Obamacare enforced a fee for people who chose not to enroll, but it was not costly enough to incentivize Millennial Americans into buying premiums they couldn’t afford and didn’t need. “The more young and healthy people like you who do the smart thing and sign up, the better it’s going to work for everyone,” Obama said to a crowd of college students last October after noting that the 70 percent uninsured rate among those aged 18 to 35 was partially responsible for high insurance premiums.
The Trump campaign promised to target a problem Obamacare was unable to: reducing the cost of medication and hospital care. As long as pharmaceutical companies are allowed to chose how they price prescriptions—with some costing upwards of $1,000—insurance companies have a higher burden to bear, and they pass the cost onto the customers.

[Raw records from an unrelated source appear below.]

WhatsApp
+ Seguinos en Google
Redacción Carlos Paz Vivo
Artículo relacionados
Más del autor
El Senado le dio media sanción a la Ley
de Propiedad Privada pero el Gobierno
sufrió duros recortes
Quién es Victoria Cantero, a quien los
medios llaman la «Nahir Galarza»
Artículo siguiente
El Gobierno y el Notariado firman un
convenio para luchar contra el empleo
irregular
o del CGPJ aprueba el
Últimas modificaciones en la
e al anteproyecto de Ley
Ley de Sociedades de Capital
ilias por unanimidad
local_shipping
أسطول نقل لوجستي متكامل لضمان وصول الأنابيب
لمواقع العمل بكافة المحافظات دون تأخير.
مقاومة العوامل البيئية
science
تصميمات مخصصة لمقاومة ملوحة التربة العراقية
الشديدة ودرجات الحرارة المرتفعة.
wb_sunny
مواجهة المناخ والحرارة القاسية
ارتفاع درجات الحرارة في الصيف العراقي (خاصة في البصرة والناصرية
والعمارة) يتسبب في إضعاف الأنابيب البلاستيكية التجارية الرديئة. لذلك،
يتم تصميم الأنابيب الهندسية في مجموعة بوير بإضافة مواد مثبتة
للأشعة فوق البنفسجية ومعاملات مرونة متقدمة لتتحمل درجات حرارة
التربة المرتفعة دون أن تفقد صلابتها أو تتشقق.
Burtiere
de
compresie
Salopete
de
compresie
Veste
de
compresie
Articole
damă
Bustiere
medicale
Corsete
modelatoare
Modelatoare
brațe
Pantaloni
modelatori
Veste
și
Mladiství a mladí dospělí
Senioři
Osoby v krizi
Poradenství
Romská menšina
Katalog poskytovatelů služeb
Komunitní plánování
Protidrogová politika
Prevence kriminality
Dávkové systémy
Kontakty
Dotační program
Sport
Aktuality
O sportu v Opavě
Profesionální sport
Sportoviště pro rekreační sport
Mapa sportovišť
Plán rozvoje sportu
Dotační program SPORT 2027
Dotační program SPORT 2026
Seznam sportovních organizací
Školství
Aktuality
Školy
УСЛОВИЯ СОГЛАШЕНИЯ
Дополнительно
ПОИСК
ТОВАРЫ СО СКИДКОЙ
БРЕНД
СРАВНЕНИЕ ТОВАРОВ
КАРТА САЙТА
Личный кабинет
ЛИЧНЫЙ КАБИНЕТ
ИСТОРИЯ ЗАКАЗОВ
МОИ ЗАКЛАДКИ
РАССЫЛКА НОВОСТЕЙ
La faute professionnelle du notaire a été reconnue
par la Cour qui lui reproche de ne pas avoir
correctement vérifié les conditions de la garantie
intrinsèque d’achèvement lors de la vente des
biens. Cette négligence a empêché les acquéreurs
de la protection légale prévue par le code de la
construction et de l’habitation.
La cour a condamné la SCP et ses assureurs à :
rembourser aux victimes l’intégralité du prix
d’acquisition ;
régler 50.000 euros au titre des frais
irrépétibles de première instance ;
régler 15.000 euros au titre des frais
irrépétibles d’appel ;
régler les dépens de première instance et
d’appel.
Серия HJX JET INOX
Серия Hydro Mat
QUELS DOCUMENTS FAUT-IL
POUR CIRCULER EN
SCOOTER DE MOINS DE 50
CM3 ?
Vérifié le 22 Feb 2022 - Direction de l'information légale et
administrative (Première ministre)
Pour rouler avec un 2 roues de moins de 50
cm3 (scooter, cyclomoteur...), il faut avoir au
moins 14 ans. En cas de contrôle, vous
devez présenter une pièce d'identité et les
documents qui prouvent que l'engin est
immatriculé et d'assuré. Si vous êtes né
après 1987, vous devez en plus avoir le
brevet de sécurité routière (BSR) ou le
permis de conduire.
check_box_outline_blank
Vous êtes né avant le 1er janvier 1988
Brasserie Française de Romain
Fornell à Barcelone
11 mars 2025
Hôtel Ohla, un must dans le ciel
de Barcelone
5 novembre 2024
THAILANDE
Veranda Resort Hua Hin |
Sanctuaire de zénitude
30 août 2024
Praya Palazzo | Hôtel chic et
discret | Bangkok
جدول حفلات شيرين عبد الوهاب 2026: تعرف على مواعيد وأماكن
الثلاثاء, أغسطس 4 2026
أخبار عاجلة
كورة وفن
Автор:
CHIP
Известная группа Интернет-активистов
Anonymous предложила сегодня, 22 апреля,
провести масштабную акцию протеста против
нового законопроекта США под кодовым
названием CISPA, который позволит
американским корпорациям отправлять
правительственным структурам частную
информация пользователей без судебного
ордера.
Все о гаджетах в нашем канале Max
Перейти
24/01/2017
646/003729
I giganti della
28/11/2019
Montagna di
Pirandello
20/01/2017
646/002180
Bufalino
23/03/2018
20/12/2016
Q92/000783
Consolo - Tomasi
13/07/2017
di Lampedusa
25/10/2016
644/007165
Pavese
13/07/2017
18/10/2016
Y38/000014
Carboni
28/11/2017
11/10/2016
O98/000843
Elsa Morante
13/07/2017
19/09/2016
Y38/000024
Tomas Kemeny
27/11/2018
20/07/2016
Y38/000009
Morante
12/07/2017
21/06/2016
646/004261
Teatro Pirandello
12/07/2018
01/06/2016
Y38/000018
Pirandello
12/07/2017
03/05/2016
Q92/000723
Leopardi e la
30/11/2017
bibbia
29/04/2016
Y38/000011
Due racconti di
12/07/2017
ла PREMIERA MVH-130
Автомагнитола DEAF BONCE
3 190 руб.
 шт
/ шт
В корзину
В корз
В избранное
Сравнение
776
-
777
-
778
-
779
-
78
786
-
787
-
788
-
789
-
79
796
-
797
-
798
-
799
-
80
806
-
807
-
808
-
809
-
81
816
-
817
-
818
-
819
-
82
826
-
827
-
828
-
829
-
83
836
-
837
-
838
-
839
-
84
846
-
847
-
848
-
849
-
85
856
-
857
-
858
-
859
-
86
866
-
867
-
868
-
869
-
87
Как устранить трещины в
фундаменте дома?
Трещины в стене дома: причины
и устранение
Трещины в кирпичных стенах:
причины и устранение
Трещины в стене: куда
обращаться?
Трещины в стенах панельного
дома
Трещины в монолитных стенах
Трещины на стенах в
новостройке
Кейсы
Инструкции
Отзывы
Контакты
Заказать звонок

Legislation passed under the Bush Administration waived the right to negotiate drug prices in bulk deals for massive systems like Medicare. “There’s very little bidding on drugs,” Trump said at a press conference in early January. “We’re the largest buyer of drugs in the world, and yet we don’t bid properly.” However, after meeting with pharmaceutical representatives on Jan. 31, Trump claimed further regulation would actually hurt small businesses.
Executive action has already begun dismantling the structures of the ACA. Whatever replaces it will be hard pressed to solve its central challenges—including those that have plagued all American health care plans in the decades prior to the Obama Administration.